As discussed, there is a limit to what AI can replicate for law students and the bias that it can bring (Linna & Muchman, 2020). Once law students complete their education, they need to pass the Canadian Bar exam for a majority of provinces, except for other provinces like Alberta, who completed the Canadian Centre for Professional Legal Education (CPLED) and PREP (CPLED, 2025; Ferguson, 2021). The Canadian Bar Exam is composed of written questions to test each individual’s understanding of the law. CPLED is very similar, but it has online modules instead of an official exam (CPLED, 2025). Both still qualify as the same level of admissibility to become a lawyer. To help combat the use of AI in law schools, the Canadian Bar Exam could adopt a practical skill component such as oral advocacy, negotiation, and client interaction to get at the root that AI cannot replicate, “people skills.” (Legg, 2024).

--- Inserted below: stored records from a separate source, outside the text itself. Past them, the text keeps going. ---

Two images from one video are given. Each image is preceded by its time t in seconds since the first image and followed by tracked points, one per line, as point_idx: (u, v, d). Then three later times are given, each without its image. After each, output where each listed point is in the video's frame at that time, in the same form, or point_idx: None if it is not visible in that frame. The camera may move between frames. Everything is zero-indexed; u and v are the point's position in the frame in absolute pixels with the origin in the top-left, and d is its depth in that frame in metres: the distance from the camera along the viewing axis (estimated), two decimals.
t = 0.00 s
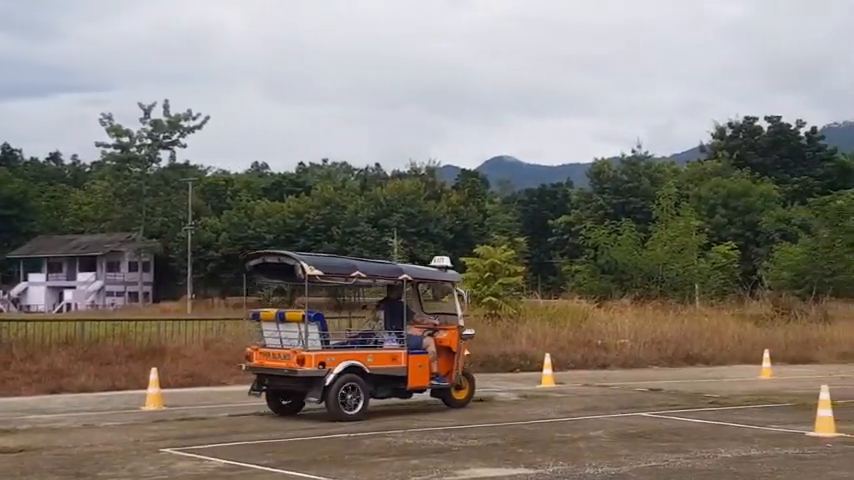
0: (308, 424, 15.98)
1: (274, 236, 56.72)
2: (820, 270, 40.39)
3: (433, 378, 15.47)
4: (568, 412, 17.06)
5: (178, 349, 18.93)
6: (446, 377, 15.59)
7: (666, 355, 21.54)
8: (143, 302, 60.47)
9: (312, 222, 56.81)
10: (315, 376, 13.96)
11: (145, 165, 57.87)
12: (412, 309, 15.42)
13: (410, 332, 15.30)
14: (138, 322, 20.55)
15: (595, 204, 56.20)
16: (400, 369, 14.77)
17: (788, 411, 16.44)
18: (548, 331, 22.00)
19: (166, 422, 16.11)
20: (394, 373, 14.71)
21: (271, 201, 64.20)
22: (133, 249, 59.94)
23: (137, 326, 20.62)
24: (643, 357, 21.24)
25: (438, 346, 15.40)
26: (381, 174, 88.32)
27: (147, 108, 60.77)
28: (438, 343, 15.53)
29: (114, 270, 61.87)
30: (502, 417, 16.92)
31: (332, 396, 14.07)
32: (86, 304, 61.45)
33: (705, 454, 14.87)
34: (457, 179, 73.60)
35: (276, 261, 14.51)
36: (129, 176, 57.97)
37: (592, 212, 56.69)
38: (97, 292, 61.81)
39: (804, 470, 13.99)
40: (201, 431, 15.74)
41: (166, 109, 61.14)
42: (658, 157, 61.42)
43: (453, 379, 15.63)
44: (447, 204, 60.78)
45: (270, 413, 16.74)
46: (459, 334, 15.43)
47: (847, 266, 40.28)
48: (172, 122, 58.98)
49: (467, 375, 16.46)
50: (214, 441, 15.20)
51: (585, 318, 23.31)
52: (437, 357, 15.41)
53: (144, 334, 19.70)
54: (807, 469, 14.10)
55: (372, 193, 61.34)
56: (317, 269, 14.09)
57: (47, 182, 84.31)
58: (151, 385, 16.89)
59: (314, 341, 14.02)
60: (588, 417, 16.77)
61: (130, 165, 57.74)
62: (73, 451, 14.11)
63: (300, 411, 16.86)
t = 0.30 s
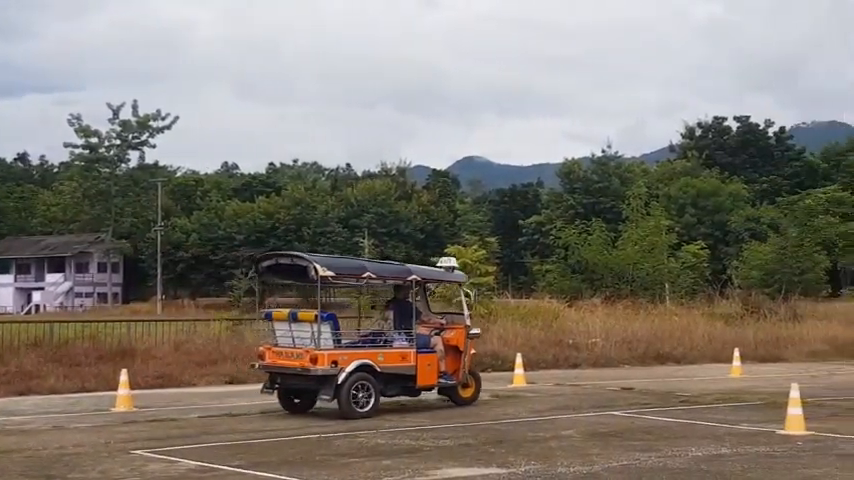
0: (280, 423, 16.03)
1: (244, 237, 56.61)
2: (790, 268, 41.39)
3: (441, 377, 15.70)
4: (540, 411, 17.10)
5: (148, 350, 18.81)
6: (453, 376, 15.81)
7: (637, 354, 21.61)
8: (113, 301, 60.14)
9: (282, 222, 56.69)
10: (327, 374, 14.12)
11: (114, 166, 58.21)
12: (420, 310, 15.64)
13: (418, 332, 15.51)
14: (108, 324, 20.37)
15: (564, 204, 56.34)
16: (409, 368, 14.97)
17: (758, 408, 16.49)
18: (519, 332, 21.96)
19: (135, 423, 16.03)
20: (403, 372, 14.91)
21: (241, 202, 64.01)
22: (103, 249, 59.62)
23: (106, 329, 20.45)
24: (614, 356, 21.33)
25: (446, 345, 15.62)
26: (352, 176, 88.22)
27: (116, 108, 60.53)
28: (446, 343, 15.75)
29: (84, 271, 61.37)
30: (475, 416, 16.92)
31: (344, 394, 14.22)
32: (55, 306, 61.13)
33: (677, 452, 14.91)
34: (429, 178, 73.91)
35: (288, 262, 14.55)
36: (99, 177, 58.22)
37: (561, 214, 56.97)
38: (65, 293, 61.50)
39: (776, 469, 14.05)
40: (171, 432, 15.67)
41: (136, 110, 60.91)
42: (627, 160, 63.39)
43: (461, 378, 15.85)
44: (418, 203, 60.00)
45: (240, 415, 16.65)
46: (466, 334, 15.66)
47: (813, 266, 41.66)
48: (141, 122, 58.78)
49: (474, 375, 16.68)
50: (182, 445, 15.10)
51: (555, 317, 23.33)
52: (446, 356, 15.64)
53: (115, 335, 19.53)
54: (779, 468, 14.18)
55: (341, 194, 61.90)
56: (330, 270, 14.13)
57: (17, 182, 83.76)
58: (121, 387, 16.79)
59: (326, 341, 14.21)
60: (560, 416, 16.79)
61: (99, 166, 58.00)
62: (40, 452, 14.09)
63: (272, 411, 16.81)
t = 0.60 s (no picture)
0: (279, 398, 18.86)
1: (249, 236, 58.60)
2: (718, 264, 45.85)
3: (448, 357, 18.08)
4: (508, 387, 19.70)
5: (163, 333, 21.49)
6: (459, 355, 18.19)
7: (588, 337, 24.19)
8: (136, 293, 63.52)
9: (282, 223, 59.04)
10: (355, 354, 16.33)
11: (137, 175, 61.04)
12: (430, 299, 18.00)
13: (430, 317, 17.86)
14: (128, 311, 23.05)
15: (526, 208, 60.68)
16: (424, 348, 17.29)
17: (698, 385, 19.05)
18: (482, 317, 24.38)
19: (155, 397, 18.67)
20: (419, 351, 17.19)
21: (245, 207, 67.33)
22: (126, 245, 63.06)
23: (127, 315, 23.13)
24: (569, 340, 23.86)
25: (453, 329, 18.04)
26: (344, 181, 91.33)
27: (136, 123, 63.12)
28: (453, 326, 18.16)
29: (110, 265, 64.49)
30: (452, 392, 19.53)
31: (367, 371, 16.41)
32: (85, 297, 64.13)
33: (623, 422, 17.50)
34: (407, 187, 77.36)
35: (322, 259, 16.91)
36: (123, 186, 61.28)
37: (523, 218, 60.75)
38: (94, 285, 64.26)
39: (705, 436, 16.65)
40: (187, 406, 18.33)
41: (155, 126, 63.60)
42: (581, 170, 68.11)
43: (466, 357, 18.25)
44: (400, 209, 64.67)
45: (244, 390, 19.30)
46: (470, 319, 18.10)
47: (741, 262, 45.82)
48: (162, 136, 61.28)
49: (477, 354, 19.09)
50: (196, 417, 17.76)
51: (518, 305, 25.91)
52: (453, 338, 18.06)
53: (135, 321, 22.18)
54: (708, 435, 16.77)
55: (333, 199, 65.49)
56: (356, 264, 16.49)
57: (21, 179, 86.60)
58: (142, 366, 19.41)
59: (354, 325, 16.41)
60: (524, 392, 19.39)
61: (123, 175, 60.96)
62: (73, 424, 16.92)
63: (273, 388, 19.44)
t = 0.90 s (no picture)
0: (276, 386, 20.52)
1: (248, 236, 60.19)
2: (680, 262, 48.02)
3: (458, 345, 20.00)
4: (489, 374, 21.39)
5: (168, 325, 23.14)
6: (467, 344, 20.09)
7: (559, 329, 25.86)
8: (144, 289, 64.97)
9: (279, 224, 60.29)
10: (375, 343, 18.19)
11: (144, 179, 67.44)
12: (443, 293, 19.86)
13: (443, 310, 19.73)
14: (137, 305, 24.69)
15: (503, 211, 63.16)
16: (436, 337, 19.17)
17: (661, 373, 20.72)
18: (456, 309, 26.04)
19: (161, 385, 20.32)
20: (432, 340, 19.07)
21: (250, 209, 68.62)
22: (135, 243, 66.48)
23: (136, 308, 24.77)
24: (542, 331, 25.51)
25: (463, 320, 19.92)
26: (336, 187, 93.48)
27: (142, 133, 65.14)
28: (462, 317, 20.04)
29: (118, 263, 65.68)
30: (436, 378, 21.22)
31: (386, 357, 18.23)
32: (95, 292, 65.38)
33: (591, 406, 19.17)
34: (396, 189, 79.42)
35: (346, 258, 18.76)
36: (131, 189, 67.55)
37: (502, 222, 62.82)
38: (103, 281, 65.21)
39: (663, 418, 18.32)
40: (191, 392, 19.99)
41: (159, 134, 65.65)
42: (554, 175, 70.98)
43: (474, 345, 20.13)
44: (386, 211, 67.14)
45: (243, 377, 20.96)
46: (477, 311, 19.96)
47: (699, 259, 48.12)
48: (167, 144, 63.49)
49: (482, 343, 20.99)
50: (200, 402, 19.43)
51: (493, 296, 27.49)
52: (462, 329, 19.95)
53: (142, 314, 23.84)
54: (667, 418, 18.43)
55: (324, 204, 67.07)
56: (376, 262, 18.35)
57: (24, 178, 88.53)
58: (149, 355, 21.04)
59: (374, 316, 18.28)
60: (501, 379, 21.05)
61: (132, 179, 67.52)
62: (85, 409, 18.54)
63: (270, 375, 21.11)
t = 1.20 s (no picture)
0: (274, 369, 22.77)
1: (250, 234, 63.29)
2: (637, 257, 52.62)
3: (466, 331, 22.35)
4: (467, 358, 23.65)
5: (177, 314, 25.39)
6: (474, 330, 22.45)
7: (530, 318, 28.02)
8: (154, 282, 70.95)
9: (277, 223, 63.37)
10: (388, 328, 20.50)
11: (155, 182, 69.11)
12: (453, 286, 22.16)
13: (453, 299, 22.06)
14: (147, 296, 26.95)
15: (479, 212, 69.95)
16: (444, 323, 21.55)
17: (623, 359, 22.94)
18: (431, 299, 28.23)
19: (170, 368, 22.50)
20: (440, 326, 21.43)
21: (252, 208, 71.44)
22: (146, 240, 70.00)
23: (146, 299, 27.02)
24: (514, 319, 27.63)
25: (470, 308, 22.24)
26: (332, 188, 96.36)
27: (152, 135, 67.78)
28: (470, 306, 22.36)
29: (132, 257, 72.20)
30: (420, 361, 23.47)
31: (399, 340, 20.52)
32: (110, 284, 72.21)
33: (556, 387, 21.33)
34: (384, 190, 82.25)
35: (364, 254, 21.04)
36: (143, 190, 69.23)
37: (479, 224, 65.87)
38: (118, 274, 72.11)
39: (620, 396, 20.44)
40: (197, 375, 22.21)
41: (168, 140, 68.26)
42: (523, 178, 75.57)
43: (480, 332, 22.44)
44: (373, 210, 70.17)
45: (244, 361, 23.23)
46: (484, 301, 22.26)
47: (654, 256, 52.81)
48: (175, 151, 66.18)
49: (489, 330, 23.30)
50: (205, 383, 21.66)
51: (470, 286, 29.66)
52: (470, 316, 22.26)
53: (153, 304, 26.09)
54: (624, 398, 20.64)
55: (319, 204, 69.09)
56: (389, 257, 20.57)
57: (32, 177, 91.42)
58: (158, 341, 23.21)
59: (388, 305, 20.59)
60: (479, 363, 23.29)
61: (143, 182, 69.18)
62: (101, 391, 20.69)
63: (268, 359, 23.36)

In the United States, they have developed a pilot project about practical skills being adopted for their Bar Exam that Canada could pull as inspiration (Green, 2025). Recently, the Ontario Bar announced the possibility for their Bar Exam to be scrapped and replaced with a skills-based course, which mirrors Alberta (Weingarten, 2025). As well, British Columbia just started, as of September 2026, to join Alberta in CPLED (Carolino, 2025). Thus, adopting a skills-based approach in Canadian Bar Exams and courses to help guide law students invites the possibility that AI doesn’t have to be something avoided if proper barriers are in place (McKeith, 2023). I invite individuals like yourself to advocate that law schools and law firms can offer training on the use of AI so not to be scared of AI, as it is being used everywhere, nor will it replace lawyers (McKeith, 2023).
In the end, AI is here to stay. Due to the rapid growth of AI, it shines a light on the younger generation coming into the legal profession, which raises the question of how much can we hand over to technology before it undermines the profession and ethical concerns? From AI ethics perspectives, law schools need to ensure that AI is used as a tool to help with case research but not dependent on it since client information can slip through the cracks if training is not at the forefront. Society risks producing law students who can generate answers, but lack judgment and communication. At times, it matters most, whether with clients or in a courtroom before a judge. The real issue is whether we will draw that line now or only after it’s already been crossed.